■ **DATA FOR THIS EXERCISE**:
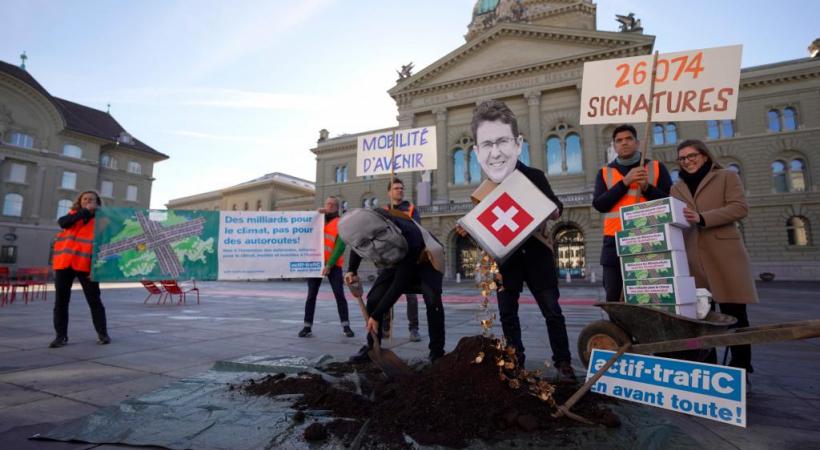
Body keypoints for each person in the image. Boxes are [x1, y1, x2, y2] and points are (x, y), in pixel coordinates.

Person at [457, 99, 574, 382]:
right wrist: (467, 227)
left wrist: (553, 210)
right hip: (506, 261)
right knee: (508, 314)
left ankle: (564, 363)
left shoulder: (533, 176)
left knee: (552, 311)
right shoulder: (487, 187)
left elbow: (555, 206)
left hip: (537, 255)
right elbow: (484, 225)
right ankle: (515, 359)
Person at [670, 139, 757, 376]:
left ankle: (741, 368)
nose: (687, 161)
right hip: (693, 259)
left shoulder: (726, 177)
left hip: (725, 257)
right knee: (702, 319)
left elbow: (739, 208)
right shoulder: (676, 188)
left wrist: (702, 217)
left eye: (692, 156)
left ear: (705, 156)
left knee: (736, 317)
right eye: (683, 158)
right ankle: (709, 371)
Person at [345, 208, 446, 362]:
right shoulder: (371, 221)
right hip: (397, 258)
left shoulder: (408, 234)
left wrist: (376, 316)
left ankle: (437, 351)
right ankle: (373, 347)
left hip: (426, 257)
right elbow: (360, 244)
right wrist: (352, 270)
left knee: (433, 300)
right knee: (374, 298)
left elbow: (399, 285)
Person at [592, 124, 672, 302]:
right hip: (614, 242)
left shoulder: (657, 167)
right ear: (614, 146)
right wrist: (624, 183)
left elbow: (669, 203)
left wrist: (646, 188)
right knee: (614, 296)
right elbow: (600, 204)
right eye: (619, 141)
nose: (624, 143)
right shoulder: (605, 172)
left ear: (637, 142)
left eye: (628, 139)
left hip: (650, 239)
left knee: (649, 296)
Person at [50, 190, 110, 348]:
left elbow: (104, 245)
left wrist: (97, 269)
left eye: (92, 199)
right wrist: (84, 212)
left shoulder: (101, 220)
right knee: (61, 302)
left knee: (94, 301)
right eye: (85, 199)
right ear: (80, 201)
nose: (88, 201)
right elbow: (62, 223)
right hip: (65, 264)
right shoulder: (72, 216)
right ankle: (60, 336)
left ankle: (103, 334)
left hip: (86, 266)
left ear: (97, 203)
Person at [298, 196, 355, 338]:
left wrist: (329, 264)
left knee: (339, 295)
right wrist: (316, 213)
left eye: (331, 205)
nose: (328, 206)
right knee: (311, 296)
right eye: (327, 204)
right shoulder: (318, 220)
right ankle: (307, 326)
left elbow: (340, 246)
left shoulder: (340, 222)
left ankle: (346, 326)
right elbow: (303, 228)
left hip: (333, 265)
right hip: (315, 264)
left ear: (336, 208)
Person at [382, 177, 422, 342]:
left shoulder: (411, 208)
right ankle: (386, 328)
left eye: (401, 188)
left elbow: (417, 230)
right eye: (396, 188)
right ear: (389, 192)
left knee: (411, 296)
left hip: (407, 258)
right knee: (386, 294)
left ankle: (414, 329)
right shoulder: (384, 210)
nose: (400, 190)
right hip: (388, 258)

--

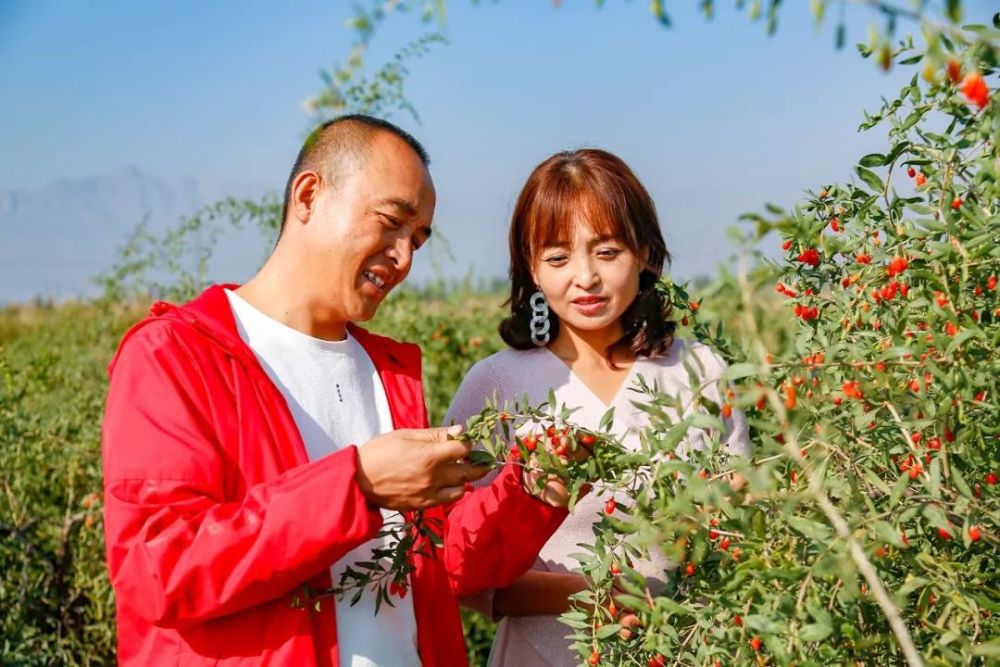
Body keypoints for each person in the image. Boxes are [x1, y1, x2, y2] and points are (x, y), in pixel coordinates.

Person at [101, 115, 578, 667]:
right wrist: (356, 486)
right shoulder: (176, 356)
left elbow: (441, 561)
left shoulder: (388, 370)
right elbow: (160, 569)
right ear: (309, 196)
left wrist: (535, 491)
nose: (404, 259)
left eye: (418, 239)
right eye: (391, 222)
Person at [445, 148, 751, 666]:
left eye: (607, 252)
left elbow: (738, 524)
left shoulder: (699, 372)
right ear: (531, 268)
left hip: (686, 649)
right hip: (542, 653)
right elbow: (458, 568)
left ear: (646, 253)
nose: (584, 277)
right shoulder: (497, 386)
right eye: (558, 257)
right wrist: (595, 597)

■ **WHAT IS REQUIRED**:
An exact copy of the lines above, from the one containing "left shoulder: (408, 234)" down to the one containing "right elbow: (600, 204)" and including both, is the whole answer; retype it and nothing else.

■ **RESULT FOR THIS TASK**:
left shoulder: (408, 234)
left wrist: (376, 316)
left ankle: (437, 351)
right ankle: (373, 347)
left hip: (426, 257)
right elbow: (360, 244)
right wrist: (352, 270)
left knee: (433, 300)
right knee: (374, 298)
left elbow: (399, 285)
Person at [592, 124, 672, 302]:
right hip: (614, 242)
left shoulder: (657, 167)
right ear: (614, 146)
right wrist: (624, 183)
left elbow: (669, 203)
left wrist: (646, 188)
right knee: (614, 296)
right elbow: (600, 204)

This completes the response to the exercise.